La regla práctica es simple: en edades pequeñas, un adulto debería estar a distancia de brazo. Además, inflables y manguitos pueden dar falsa seguridad y fomentar malas posturas. Siempre que se pueda, conviene elegir espacios con socorrista y normas claras.

¿Cómo elegir clases de natación que de verdad ayuden al niño a avanzar?

Una buena escuela prioriza progresión y calma. Suele contar con instructor cualificado, grupos pequeños y objetivos realistas por etapas. También cuida detalles que importan, como el estado del agua, la temperatura y la comunicación con la familia. La regularidad pesa más que la intensidad. Para muchas familias, una clase semanal es un ritmo razonable para sostener motivación y avances.
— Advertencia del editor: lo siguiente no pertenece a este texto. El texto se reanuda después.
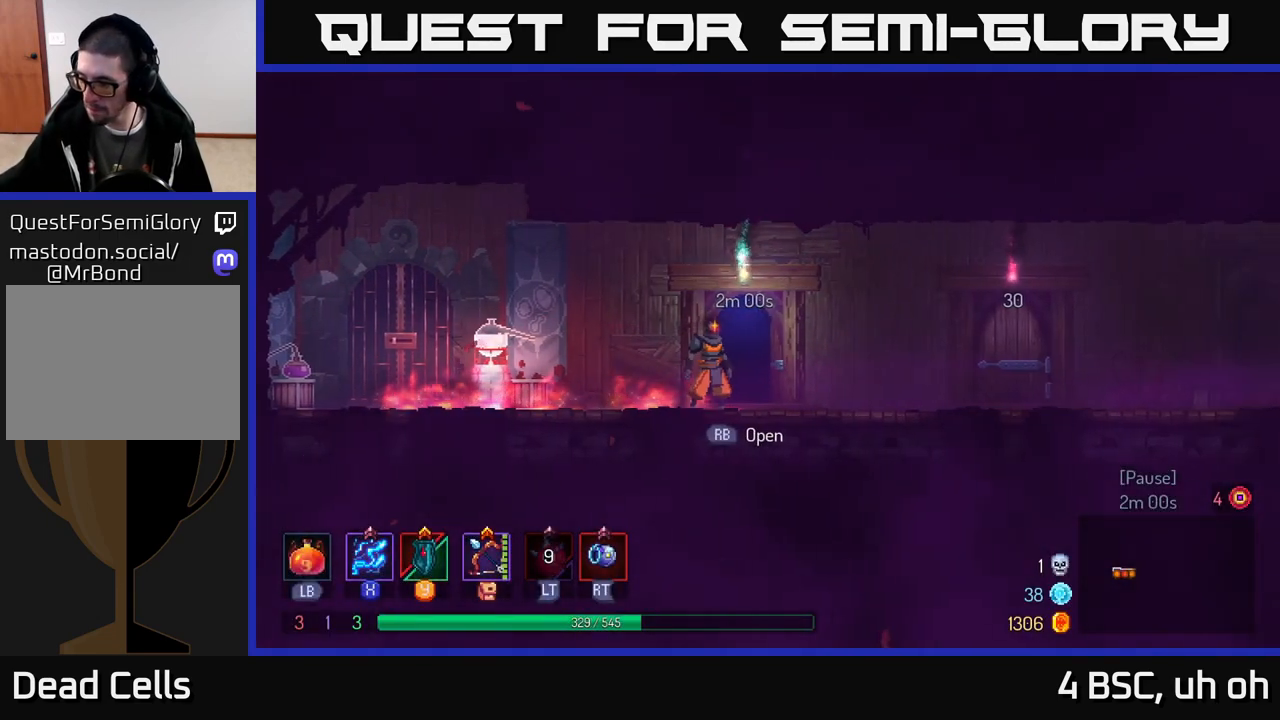
{"buttons": [], "left_stick": "center", "right_stick": "center", "events": []}
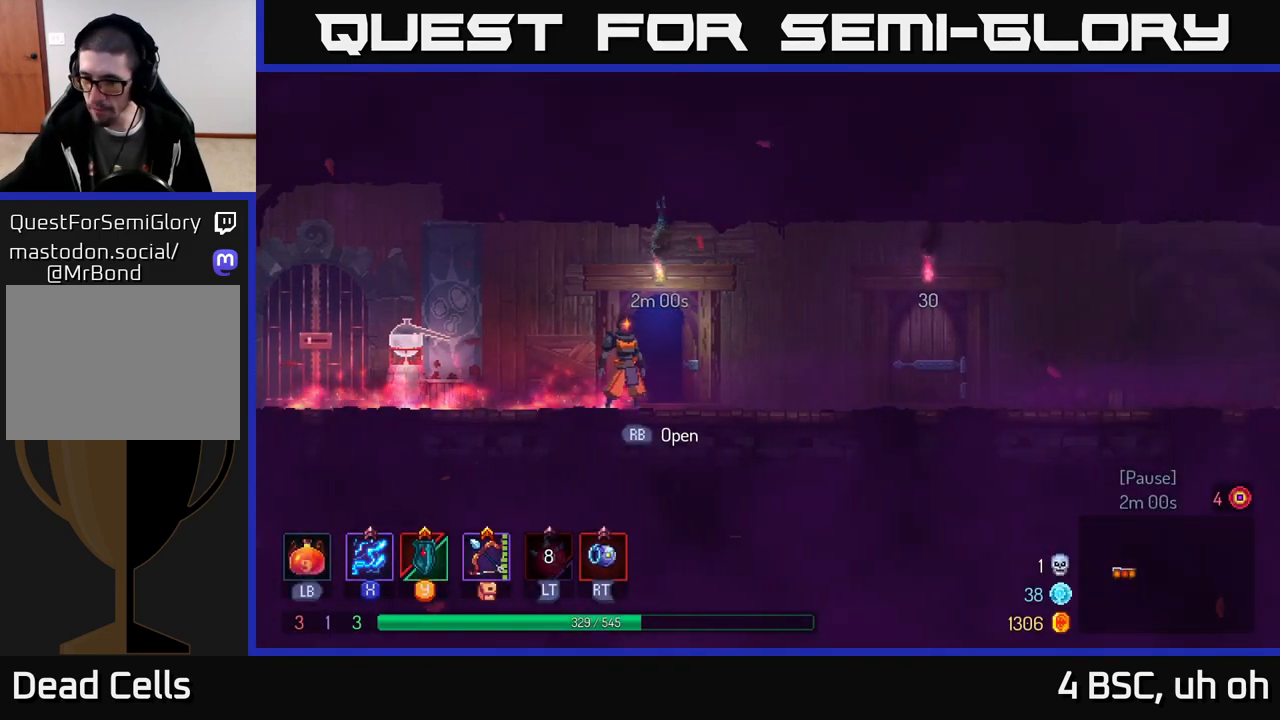
{"buttons": [], "left_stick": "center", "right_stick": "center", "events": []}
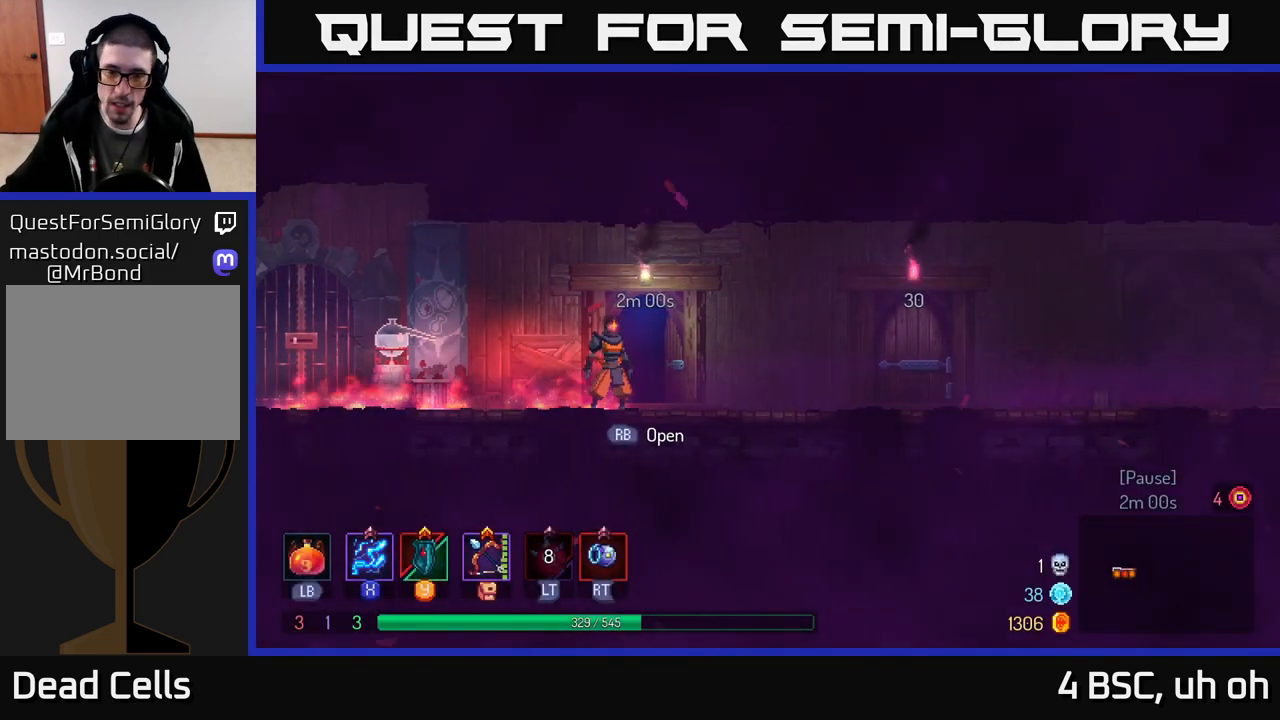
{"buttons": [], "left_stick": "center", "right_stick": "center", "events": []}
Si existe la opción, ver una sesión antes de apuntarse suele despejar dudas.

Señales de una buena escuela, y señales de alerta que conviene evitar

Una buena señal es que se trabaje flotación, respiración y desplazamiento seguro, respetando el ritmo del niño. En cambio, conviene desconfiar de la presión, del miedo como herramienta, de promesas de “nadar en pocos días” y de la dependencia constante de flotadores.

Empezar con familiarización temprana y pasar a clases formales alrededor de los 4 años suele dar buenos resultados. Si el niño es mayor, todavía está a tiempo. Lo importante es valorar su madurez, mantener la supervisión y reservar una clase de prueba para empezar con buen pie.